(Beginning of Supplied passage)

Work-flow for Task B

Introduction

We’re going to use:

  • make — so that we could see clearly which files are generated from which file and easily reproduce (not necessarily all) the results,
  • git — we’re going to keep all the scripts in a repository,
  • Gerrit code review system — for reviewing changes pushed to our git repository and accepting only the good ones,
  • git-annex — to store and to be able to selectively retrieve the files we generate with make (dictionaries, corpora, language models, etc.) as keeping large, generated, binary, etc. files just in a standard repo is not a good idea.

Please read Wikipedia entry for make, git for computer scientists, quick introduction to Gerrit (no more using git mindlessly), git-annex walk-through.

Initialisation

We are going to use two remote repositories:

  • Gitolite — for keeping (with git-annex) generated files,
  • Gerrit — for reviewing commits (unfortunately Gerrit does not work with git-annex).

As git is a distributed system, using two external repositories is not a big deal.

SSH keys

You will need to generate SSH keys in order to be able to access both remote repositories. Unless you already have done it (to check whether it already exists use ls -l ~/.ssh/id_rsa.pub):

ssh-keygen

You could secure the key with a password but it’s not obligatory (just press Enter without specifying any password).

The public key will be saved as .ssh/id_rsa.pub.

Gerrit

Log in to the Gerrit instance at our faculty (use your standard login and password). Go to Settings and SSH Public Keys. Upload your public SSH key there.

Gitolite

Send your SSH public key (to filipg@amu.edu.pl) as an attachment called sXXXXXX@amu.edu.pl.pub where XXXXXX is your student ID.

Cloning repo

After your key is added to Gitolite and added to the appropriate Gerrit group by me, clone the tamada project from Gerrit:

git clone ssh://sXXXXXX@gerrit.wmi.amu.edu.pl:29418/tamada.git

(hence the Gerrit repo will be seen as the origin remote).

(End of Supplied passage)
(Beginning of Given information)

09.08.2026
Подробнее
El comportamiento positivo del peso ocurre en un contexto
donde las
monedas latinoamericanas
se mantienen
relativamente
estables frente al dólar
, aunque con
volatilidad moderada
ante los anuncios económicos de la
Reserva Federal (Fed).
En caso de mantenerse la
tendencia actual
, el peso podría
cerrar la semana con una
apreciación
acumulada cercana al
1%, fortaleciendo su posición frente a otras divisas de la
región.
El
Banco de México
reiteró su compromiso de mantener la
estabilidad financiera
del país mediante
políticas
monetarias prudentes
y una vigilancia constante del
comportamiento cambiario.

(End of Given information)

• _Problems to solve_
**A)** According to the Task B work-flow, where is the public SSH key saved after generating it?
**B)** Please pick up the Task B work-flow after its final line and keep writing it.

• _Task answers_
**A)** It is saved as .ssh/id_rsa.pub.

**B)**
You will also need to copy a special hook for Gerrit (for automatically adding Gerrit change IDs):

cd tamada
scp -p -P 29418 sXXXXXX@gerrit.wmi.amu.edu.pl:hooks/commit-msg .git/hooks/

Next, add the gitolite repo as the gitolite remote:

git remote add gitolite ssh://gitolite@re-research.wmi.amu.edu.pl:1977/tamada.git

Finally, you will need to initialise your repo as a git-annex repo:

git annex init

General ideas

  • keep your local master clean (i.e. the same as Gerrit/Gitolite master),
  • use a local branch task[0-9]+ for work on a specific task,
  • push to both Gerrit (refs/for/master branch) and Gitolite (task[0-9]+) branch.

Submitting a solution of a task

Let’s assume that:

  • you work on task 555 (we use task IDs from Redmine).
  • you’ll create a script blabla.sh,
  • the script needs a large file foo.bin — a result of some other task (done previously by somebody else),
  • the script needs a large file bar.bin taken from the Internet,
  • the script generates a large file baz.bin.

Start working

First make sure you local repo is clean:

cd tamada
git status

There should be nothing to report for git-status:

On branch ...
nothing to commit, working directory clean

Go back to master branch:

git checkout master

Make sure you have the current version:

git fetch origin master
# the following 2 commands will remove all uncommited changes and files!
git reset --hard FETCH_HEAD
git clean -xfd

Create a new local branch for your task:

git checkout -b task555

Make sure you have a prerequisite from another task:

git annex get xyz/foo.bin

(Note that the full path must be given.)

Do the stuff

Create or choose some subdirectory for your task (do not put it in the main directory):

mkdir -p zzz/yyy

Now create the make recipe for your task. Put in a new or an existing .make file, rather than in the main Makefile file. For our example, we’ll create the file called blabla.make with the following contents:

zzz/yyy/baz.bin: zzz/yyy/bar.bin xyz/foo.bin
    zzz/yyy/blabla.sh zzz/yyy/bar.bin xyz/foo.bin > $@

zzz/yyy/bar.bin:
    (cd zzz/yyy ; wget https://example.com/aaa/bar.bin)

Note that:

  • the script and the input file are put in the task subdirectory,
  • blabla.make should be, however, put in the main directory,
  • the script is going to be executed from the main directory, not from the task subdirectory,
  • $@ means the target file (zzz/yyy/baz.bin).

Run make:

make zzz/yyy/baz.bin

If everything is OK, add the source file and the make file:

git add blabla.make zzz/yyy/blabla.sh

The input and output files should be added with git-annex, not with just git:

git annex add zzz/yyy/bar.bin zzz/yyy/baz.bin

Commit and push the change to Gerrit for reviewing:

git commit -m 'solution to task 555'
git push origin HEAD:refs/for/master

and push the change to Gitolite (along with the input and output files via git-annex):

git push gitolite HEAD:task555
# git annex sync may fail, if it is the case, simply
# ignore it and follow the next step (with git annex copy)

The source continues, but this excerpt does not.